▶ _Tareas por hacer_
1. Indica si cada afirmación concuerda con el texto sobre el coronavirus y respalda cada respuesta con las palabras exactas del texto: (a) el muro que levanta el virus separa dos sistemas sociales y políticos; (b) la versión secular del apocalipticismo puede traducirse tanto en un registro de extrema izquierda como de extrema derecha; (c) el texto da por resuelto si los cambios irán para mejor o para peor.
2. Escribe la continuación del texto sobre el coronavirus a partir de su última oración.

▶ _Texto mostrado_

#####

La hipercontemporaneidad del nuevo virus se basa en algunas características particularmente instigadoras. En primer lugar, el nuevo virus interpela tan profundamente nuestra contemporaneidad que es legítimo ver en él una megafractura abismal, un nuevo Muro de Berlín. Un muro que esta vez no separa dos sistemas sociales y políticos, sino más bien dos tiempos, el antes y el después del coronavirus. Saber si los cambios irán para mejor o para peor es una cuestión no resuelta. Pero seguro que serán significativos. El corto periodo del fin de la historia parece haber llegado a su fin.
En segundo lugar, el virus convierte el presente en un blanco móvil, constituido no sólo por lo que podemos hacer o planear ahora, sino también por lo que nos puede pasar de forma imprevisible. El presente-abismo interpela, por ejemplo, de manera radical a las empresas aseguradoras en el área de la salud. Si nos dirigimos a una sociedad en la que cada vez habrá más riesgos no asegurables, ¿por qué la protección contra los riesgos asegurables no corre a cargo de quien nos protege cuando los riesgos no asegurables se concretan, es decir, el Estado? ¿No sería más eficiente y más justo pagar impuestos que pagar primas del seguro?
En tercer lugar, el virus dramatiza a medida que el pasado arcaico forma parte de nuestro presente, como defendió Pier Paolo Pasolini y, siguiendo sus pasos, defiende Giorgio Agamben. Ese pasado presente se basa en la atracción por los animales salvajes, símbolo de lo desconocido, en la apropiación y el consumo o la domesticación de lo que nos resulta totalmente extraño y, por tanto, tan amenazador como seductor. El presente surge como una historia anacrónica del tiempo en el que los animales eran, por definición, salvajes, y constituían tanto amenazas imprevisibles como ansiados trofeos. El virus es un reciclador que conecta el presente con pasados remotos.
Finalmente, el coronavirus exacerba la pulsión apocalíptica (el presente como fin de los tiempos) que ha venido ganando terreno, sobre todo con la expansión de las religiones fundamentalistas, tanto judeocristianas como islámicas. El apocalipticismo se basa en la idea de que más pronto o más tarde un acontecimiento catastrófico global acabará con la vida en la Tierra tal como la conocemos. En el caso de las religiones, el conocimiento esotérico en el que se basa dicha previsión es un conocimiento revelado por los mensajeros de la divinidad. En algunas versiones habrá una lucha entre el bien y el mal y sólo los fieles elegidos se salvarán. Sin embargo, el apocalipticismo también tiene una versión secular. Se trata de un pesimismo histórico, a veces moralista, a veces nostálgico, de un pasado íntegro, un pesimismo políticamente ambiguo, ya que puede traducirse tanto en un registro de extrema izquierda (cierto anarquismo) como de extrema derecha (más común en los últimos tiempos). Se puede leer en Dostoievski, Nietzsche, Artaud o Pasolini.

#####

▶ _Registros de origen_
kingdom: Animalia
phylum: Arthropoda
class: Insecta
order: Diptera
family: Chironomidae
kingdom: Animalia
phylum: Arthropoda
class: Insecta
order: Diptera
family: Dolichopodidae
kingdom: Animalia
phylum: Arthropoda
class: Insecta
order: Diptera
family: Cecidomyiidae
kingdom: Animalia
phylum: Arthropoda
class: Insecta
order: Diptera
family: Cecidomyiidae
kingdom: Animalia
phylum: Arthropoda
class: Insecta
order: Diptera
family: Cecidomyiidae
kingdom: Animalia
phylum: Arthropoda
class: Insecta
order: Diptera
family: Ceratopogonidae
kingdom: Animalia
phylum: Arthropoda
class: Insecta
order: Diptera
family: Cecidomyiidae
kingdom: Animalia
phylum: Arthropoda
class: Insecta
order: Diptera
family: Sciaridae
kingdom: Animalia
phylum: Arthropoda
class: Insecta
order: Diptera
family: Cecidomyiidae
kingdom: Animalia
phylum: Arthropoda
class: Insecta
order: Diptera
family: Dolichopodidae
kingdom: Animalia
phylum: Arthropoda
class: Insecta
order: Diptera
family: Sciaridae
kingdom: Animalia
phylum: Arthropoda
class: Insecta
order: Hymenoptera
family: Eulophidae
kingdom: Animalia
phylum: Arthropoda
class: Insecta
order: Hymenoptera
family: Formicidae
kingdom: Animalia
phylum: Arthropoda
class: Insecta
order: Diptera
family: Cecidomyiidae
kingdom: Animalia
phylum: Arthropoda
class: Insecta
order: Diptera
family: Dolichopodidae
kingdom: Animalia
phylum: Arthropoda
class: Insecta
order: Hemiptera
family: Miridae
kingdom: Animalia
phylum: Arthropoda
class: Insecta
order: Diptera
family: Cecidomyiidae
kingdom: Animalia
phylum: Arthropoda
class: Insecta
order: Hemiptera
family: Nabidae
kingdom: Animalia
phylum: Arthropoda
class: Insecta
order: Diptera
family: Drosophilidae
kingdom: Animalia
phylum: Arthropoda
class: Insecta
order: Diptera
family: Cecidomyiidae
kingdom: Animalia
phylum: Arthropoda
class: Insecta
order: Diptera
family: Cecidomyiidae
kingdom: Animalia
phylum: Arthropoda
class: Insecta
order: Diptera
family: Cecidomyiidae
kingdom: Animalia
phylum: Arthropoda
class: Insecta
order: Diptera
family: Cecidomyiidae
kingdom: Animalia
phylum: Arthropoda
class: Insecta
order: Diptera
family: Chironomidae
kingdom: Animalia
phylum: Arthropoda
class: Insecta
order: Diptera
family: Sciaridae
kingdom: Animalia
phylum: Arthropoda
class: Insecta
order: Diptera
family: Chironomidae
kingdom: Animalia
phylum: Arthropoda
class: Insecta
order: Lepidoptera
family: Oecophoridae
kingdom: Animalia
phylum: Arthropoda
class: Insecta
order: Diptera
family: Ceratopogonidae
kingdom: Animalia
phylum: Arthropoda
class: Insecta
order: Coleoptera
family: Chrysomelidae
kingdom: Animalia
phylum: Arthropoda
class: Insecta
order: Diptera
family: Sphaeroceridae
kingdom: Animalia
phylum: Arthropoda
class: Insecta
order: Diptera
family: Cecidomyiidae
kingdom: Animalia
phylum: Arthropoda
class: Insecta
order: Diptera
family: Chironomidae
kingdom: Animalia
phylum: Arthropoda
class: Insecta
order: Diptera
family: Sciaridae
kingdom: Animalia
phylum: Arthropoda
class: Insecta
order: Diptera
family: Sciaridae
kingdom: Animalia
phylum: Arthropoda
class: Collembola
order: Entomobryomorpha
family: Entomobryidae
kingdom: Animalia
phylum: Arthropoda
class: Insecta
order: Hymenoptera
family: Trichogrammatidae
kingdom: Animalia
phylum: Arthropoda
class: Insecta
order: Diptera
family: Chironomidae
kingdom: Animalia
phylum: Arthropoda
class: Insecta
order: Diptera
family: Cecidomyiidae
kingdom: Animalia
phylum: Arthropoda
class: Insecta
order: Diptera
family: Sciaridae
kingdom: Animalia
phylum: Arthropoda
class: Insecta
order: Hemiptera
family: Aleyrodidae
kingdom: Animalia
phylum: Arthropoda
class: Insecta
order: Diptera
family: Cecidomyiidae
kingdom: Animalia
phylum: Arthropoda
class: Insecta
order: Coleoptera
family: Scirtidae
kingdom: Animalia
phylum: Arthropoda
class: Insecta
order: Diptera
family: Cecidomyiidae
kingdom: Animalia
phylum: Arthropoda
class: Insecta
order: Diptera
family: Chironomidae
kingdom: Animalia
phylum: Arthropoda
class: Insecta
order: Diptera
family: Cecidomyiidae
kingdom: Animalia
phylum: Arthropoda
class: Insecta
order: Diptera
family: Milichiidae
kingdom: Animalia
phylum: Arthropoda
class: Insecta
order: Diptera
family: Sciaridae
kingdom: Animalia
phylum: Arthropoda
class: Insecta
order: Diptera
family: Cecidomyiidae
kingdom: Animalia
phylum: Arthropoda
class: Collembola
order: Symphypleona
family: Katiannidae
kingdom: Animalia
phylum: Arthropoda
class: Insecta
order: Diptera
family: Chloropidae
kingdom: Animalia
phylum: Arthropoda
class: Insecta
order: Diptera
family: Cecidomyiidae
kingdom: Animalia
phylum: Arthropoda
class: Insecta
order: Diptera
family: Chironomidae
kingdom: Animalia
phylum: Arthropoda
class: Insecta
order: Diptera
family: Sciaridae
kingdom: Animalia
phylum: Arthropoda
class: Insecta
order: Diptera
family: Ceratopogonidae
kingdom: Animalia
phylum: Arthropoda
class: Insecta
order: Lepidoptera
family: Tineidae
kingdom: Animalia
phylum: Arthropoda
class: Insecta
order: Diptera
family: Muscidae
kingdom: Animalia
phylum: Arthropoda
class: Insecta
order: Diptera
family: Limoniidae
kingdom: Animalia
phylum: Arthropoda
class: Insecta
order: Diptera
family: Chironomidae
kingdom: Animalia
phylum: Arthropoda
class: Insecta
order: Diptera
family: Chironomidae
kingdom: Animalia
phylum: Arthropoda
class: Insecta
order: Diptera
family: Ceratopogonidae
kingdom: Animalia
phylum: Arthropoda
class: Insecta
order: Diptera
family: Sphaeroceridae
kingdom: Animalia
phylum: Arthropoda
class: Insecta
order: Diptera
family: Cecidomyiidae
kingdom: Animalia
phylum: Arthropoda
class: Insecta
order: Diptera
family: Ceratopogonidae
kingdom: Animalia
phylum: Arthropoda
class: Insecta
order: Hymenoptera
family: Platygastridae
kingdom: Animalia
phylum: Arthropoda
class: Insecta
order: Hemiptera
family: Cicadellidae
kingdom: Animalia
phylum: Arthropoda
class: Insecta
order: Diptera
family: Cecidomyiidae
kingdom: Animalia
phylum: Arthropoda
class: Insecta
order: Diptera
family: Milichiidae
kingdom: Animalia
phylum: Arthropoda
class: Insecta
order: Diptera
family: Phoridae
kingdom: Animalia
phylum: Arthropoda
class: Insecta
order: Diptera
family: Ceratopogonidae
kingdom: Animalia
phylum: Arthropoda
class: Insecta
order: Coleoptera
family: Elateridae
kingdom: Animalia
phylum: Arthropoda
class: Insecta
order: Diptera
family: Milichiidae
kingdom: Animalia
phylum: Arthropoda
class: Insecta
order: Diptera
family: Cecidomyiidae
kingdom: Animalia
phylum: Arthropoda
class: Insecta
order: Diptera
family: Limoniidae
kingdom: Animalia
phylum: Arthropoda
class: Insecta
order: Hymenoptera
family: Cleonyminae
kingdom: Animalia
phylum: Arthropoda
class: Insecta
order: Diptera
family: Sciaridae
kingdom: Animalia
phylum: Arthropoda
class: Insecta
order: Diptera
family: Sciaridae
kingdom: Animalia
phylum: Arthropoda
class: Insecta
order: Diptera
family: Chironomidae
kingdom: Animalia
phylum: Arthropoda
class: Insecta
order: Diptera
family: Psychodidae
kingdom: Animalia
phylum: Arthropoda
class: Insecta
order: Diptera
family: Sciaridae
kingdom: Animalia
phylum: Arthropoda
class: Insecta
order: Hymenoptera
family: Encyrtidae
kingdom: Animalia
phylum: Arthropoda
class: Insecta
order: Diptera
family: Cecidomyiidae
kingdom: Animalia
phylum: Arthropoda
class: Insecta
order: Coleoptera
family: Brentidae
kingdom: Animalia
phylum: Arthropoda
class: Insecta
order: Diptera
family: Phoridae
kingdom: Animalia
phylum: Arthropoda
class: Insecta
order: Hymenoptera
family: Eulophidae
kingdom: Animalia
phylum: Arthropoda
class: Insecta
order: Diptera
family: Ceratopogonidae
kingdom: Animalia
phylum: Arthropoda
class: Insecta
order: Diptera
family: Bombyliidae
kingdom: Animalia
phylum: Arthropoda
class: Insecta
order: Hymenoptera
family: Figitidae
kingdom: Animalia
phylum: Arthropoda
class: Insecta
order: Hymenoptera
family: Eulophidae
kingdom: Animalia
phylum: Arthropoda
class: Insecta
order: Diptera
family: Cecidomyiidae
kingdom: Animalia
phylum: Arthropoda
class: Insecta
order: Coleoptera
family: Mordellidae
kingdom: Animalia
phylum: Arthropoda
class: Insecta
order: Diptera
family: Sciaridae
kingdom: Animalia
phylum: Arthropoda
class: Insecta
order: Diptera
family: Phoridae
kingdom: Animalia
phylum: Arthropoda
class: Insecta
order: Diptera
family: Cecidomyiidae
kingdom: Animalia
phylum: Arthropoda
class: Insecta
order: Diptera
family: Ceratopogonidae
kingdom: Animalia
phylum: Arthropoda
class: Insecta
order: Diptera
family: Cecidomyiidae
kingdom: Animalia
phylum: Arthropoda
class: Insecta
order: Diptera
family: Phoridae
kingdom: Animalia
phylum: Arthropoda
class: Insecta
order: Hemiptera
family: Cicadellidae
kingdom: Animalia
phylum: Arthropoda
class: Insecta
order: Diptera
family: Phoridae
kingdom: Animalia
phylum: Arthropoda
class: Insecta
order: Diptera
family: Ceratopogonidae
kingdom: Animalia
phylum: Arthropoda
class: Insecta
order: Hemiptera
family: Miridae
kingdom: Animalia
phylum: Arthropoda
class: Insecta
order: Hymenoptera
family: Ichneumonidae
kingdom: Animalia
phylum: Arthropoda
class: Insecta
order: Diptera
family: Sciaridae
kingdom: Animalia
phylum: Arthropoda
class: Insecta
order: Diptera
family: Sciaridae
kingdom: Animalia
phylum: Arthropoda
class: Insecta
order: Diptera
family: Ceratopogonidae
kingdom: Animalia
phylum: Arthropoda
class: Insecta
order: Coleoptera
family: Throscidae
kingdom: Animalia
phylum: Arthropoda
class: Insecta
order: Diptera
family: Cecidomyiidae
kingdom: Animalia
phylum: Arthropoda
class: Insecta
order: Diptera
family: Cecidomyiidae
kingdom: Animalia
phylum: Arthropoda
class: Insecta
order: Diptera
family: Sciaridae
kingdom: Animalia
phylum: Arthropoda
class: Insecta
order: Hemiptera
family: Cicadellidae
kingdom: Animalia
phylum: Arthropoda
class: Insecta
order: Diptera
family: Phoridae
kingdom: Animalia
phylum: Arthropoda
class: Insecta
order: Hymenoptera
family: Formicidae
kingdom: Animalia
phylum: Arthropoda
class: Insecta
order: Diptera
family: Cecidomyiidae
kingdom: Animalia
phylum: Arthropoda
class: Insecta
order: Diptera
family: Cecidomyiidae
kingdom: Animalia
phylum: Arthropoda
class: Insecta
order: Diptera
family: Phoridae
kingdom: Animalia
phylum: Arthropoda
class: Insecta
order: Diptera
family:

#####

▶ _Respuestas por tarea_
1.
(a) No: "Un muro que esta vez no separa dos sistemas sociales y políticos, sino más bien dos tiempos, el antes y el después del coronavirus."
(b) Sí: "puede traducirse tanto en un registro de extrema izquierda (cierto anarquismo) como de extrema derecha (más común en los últimos tiempos)".
(c) No: "Saber si los cambios irán para mejor o para peor es una cuestión no resuelta."

2.
La covid-19 se presta a la idea de un apocalipsis latente, que no se deriva de un saber revelado, sino de síntomas que hacen predecir acontecimientos cada vez más extremos a los que se suma la convicción de que la sociedad, por más que se proponga corregir el curso de las cosas, siempre acaba por seguir el camino inevitable de la decadencia. La devastación causada por el coronavirus apunta hacia algo parecido a un apocalipsis a cámara lenta. El coronavirus alimenta la vertiente pesimista de la contemporaneidad, y esto se debe tener en cuenta en el periodo inmediatamente pospandémico. Mucha gente no querrá pensar en alternativas a un mundo más libre de virus. Querrá el regreso a lo normal a toda costa al estar convencidos de que cualquier cambio será peor. Se tendrá que contraponer la narrativa de la esperanza a la narrativa del miedo. La disputa entre las dos narrativas será decisiva. La manera de decidirse determinará si queremos o no seguir teniendo el derecho a un futuro mejor.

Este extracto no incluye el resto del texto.